* **WHAT YOU ARE ASKED TO DO**:
Please arrange each line of text in the records below as a Markdown table with the columns "Row" and "Line", numbering the rows and skipping blank lines. Leave the pictures out of the table.

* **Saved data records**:
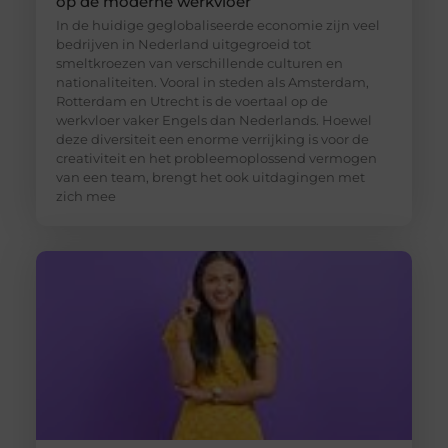
op de moderne werkvloer
In de huidige geglobaliseerde economie zijn veel
bedrijven in Nederland uitgegroeid tot
smeltkroezen van verschillende culturen en
nationaliteiten. Vooral in steden als Amsterdam,
Rotterdam en Utrecht is de voertaal op de
werkvloer vaker Engels dan Nederlands. Hoewel
deze diversiteit een enorme verrijking is voor de
creativiteit en het probleemoplossend vermogen
van een team, brengt het ook uitdagingen met
zich mee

* **OUTPUT FOR THIS EXERCISE**:
| Row | Line |
|---|---|
| 1 | op de moderne werkvloer |
| 2 | In de huidige geglobaliseerde economie zijn veel |
| 3 | bedrijven in Nederland uitgegroeid tot |
| 4 | smeltkroezen van verschillende culturen en |
| 5 | nationaliteiten. Vooral in steden als Amsterdam, |
| 6 | Rotterdam en Utrecht is de voertaal op de |
| 7 | werkvloer vaker Engels dan Nederlands. Hoewel |
| 8 | deze diversiteit een enorme verrijking is voor de |
| 9 | creativiteit en het probleemoplossend vermogen |
| 10 | van een team, brengt het ook uitdagingen met |
| 11 | zich mee |